Leaving your regular place of employment, friends and family for a travel assignment can leave you feeling a little alone. But there are many ways you can beat loneliness on the road.
As you start your first healthcare travel assignment, cut yourself a bit of slack. It is completely normal to feel a little lost or homesick. Accept the fact moving and working in a new part of the country is a big step. Realizing it may take a little while to adjust, and the loneliness will eventually pass, may help you feel better.
In the meantime, stay connected with friends and family back home. Technology allows you to not only call loved ones, but you can see them too using Skype or similar programs. Take a friend on a tour of your new place, visit with family members or check in with your friends through video chat. Additionally, call and text often to feel connected.

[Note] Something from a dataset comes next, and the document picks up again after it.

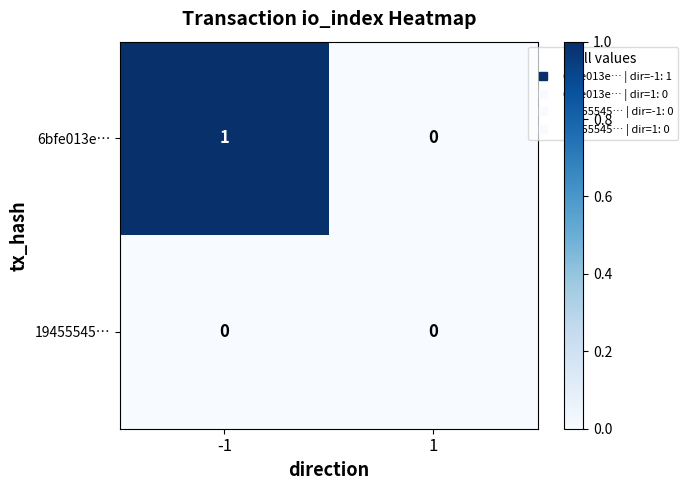

Reading left to right, extract all data points from this chart.

6bfe013e…: 1	0
19455545…: 0	0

One of the best ways to get past loneliness when working on your first travel assignment is to meet people and get involved in your new community. This includes your work community and the city or town where you live.
Although making friends may occur naturally overtime, you can jumpstart the process by taking the first step. Introduce yourself to people you work with and try to get to know them a little. Instead of staring at your phone in the break room, start a conversation. Ask a coworker what places nearby have great food or what community events are fun to attend.
If you meet someone else who just moved to the area, is new to the job, or is also a traveler, suggest getting together to explore your new city. You don’t have to wait until work colleagues invite you out; you can make the first move.
Get involved in activities in your area. Even if you are working as a healthcare traveler in a big city, there are opportunities to get involved in group activities and meet people. For example, join an exercise group, volunteer, or take a class, and introduce yourself to your neighbors.
Coming home after work and just sitting in front of the television is not going to do much to prevent you from feeling lonely. Even if it takes a few weeks to make friends to hang out with, keep yourself busy. Enjoy your independence and spending time by yourself. It can be freeing to make decisions on where to go and what to do without having to consult with anyone. Explore your new city, pursue a hobby, or get involved in a new one. Keeping busy will help prevent you from dwelling on homesickness.